Eu tenho uma mãe ucraniana. Ela foi minha mãe de 10 a 16 de maio de 1965, e me deu à luz como herdeiro de um cossaco morto no campo de batalha na liderança de nosso povo. Onde estará hoje minha mãe ucraniana quando nosso povo precisa tanto de seus filhos? Sempre quis muito reencontrá-la. Tão jovem, tão linda, tão vigorosa. Todas as noites, ao fim do nosso esquete, ela me cobria de beijos (na boca até!), feliz com o nosso sucesso. Lembro de tudo: das imagens, dos cheiros, do suor, dos sorrisos, da alegria.
Onde estarão agora os netos e bisnetos de minha mãe? E meus irmãos e sobrinhos? De arma em punho como os cassacos que celebrávamos aos saltos no palco do teatro lotado?
Ontem li sobre o Fantasma de Kiev, um piloto mitológico que já teria abatido quase uma dezena de aviões russos e ninguém sabe quem é. Ao ler, entendi imediatamente quem fui naquelas longínquas noites de maio; quem emergia da terra para apertar contra o peito o gorro e a espada (como pesava!) do pai morto: o fantasma de Kiev, transfiguração humanizada do arcanjo São Miguel, padroeiro da Ucrânia.
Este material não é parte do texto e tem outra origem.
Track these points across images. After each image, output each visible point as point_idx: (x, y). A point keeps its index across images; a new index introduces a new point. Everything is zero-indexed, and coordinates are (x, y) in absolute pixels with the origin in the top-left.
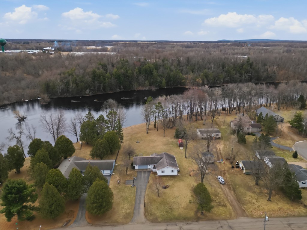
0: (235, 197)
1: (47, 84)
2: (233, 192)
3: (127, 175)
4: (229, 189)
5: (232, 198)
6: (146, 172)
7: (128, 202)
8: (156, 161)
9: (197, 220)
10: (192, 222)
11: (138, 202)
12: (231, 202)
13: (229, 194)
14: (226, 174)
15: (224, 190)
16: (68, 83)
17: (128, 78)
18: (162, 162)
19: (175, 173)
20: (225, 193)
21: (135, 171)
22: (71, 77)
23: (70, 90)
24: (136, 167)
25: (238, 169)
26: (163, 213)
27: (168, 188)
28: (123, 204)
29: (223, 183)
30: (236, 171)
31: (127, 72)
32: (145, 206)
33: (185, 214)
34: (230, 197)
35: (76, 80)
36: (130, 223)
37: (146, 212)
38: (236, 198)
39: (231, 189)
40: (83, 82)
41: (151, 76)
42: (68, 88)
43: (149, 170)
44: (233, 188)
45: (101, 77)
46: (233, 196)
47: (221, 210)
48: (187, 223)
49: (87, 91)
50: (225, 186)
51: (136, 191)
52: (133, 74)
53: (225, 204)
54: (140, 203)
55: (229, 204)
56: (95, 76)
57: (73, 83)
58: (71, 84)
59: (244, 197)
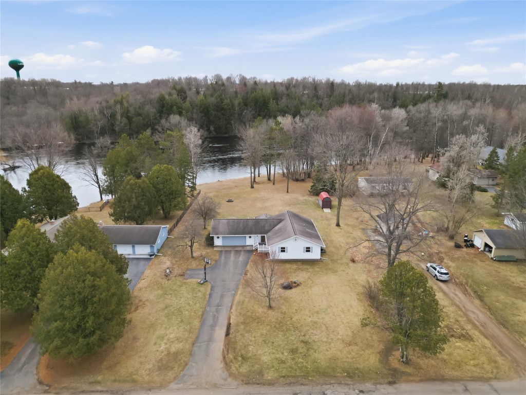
0: (488, 313)
1: (75, 118)
2: (477, 302)
3: (192, 257)
4: (465, 292)
5: (480, 315)
6: (242, 253)
7: (182, 321)
8: (266, 228)
9: (390, 379)
10: (375, 384)
11: (210, 321)
12: (481, 328)
13: (469, 306)
14: (445, 261)
15: (451, 295)
16: (113, 116)
17: (223, 112)
18: (280, 229)
19: (316, 254)
20: (458, 303)
21: (215, 249)
22: (119, 106)
23: (117, 129)
24: (218, 242)
25: (471, 251)
26: (283, 353)
27: (295, 287)
28: (164, 326)
29: (445, 277)
30: (467, 254)
31: (222, 102)
32: (227, 334)
33: (350, 360)
34: (474, 313)
35: (128, 111)
36: (173, 386)
37: (228, 352)
38: (491, 316)
39: (470, 295)
40: (140, 115)
41: (266, 110)
42: (113, 125)
43: (248, 248)
44: (475, 292)
45: (175, 107)
46: (481, 311)
47: (459, 348)
48: (361, 389)
49: (148, 131)
50: (450, 285)
51: (208, 293)
52: (233, 106)
53: (467, 333)
54: (213, 327)
55: (477, 333)
56: (163, 106)
57: (122, 117)
58: (119, 117)
59: (514, 315)
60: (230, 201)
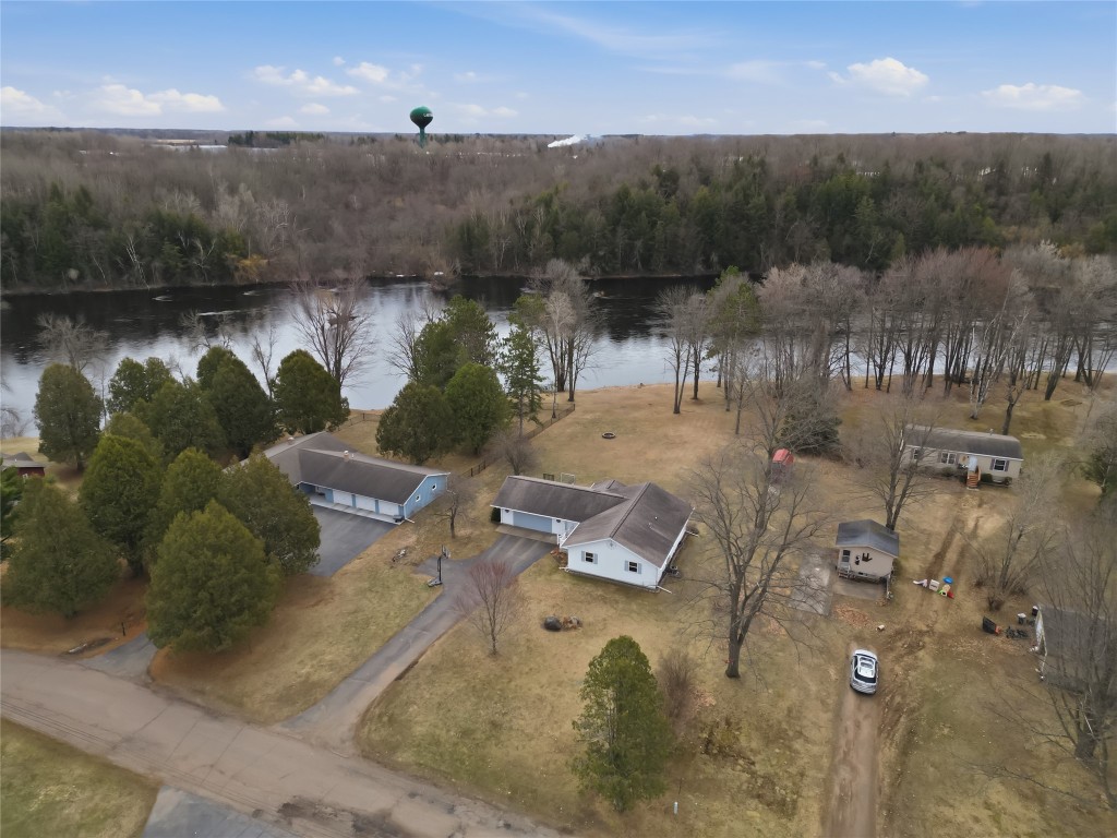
0: (887, 780)
1: (468, 229)
2: (889, 753)
3: (454, 536)
4: (885, 728)
5: (864, 777)
6: (535, 546)
7: (357, 640)
8: (588, 510)
9: (569, 825)
10: (538, 823)
11: (392, 651)
12: (834, 802)
13: (861, 757)
14: (921, 653)
15: (850, 724)
16: (529, 227)
18: (605, 518)
20: (843, 742)
21: (499, 529)
22: (541, 210)
23: (531, 254)
24: (507, 518)
25: (1011, 647)
26: (448, 731)
27: (568, 629)
28: (330, 640)
29: (865, 687)
30: (993, 651)
31: (748, 203)
32: (399, 678)
33: (536, 775)
34: (854, 769)
35: (556, 221)
36: (278, 728)
37: (378, 704)
38: (887, 790)
39: (890, 736)
40: (577, 228)
42: (526, 246)
43: (550, 540)
44: (911, 733)
45: (643, 214)
46: (873, 771)
47: (749, 822)
48: (511, 822)
49: (583, 260)
50: (868, 706)
51: (427, 604)
53: (794, 802)
54: (390, 660)
55: (815, 807)
56: (622, 210)
57: (543, 231)
58: (537, 231)
59: (941, 801)
60: (608, 436)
Estou velho demais para guerra. Mas queria saber de minha mãe. Minha mãe ucraniana. Rezo por ela e por nosso povo.
Na foto, sou eu e minha mãe ucraniana fotografados pelo diretor artístico do Teatro Municipal do Rio de Janeiro em 1965, o genial Fernando Pamplona. Ela era bailarina do Conjunto Emérito Estatal de Danças da Ucrânia.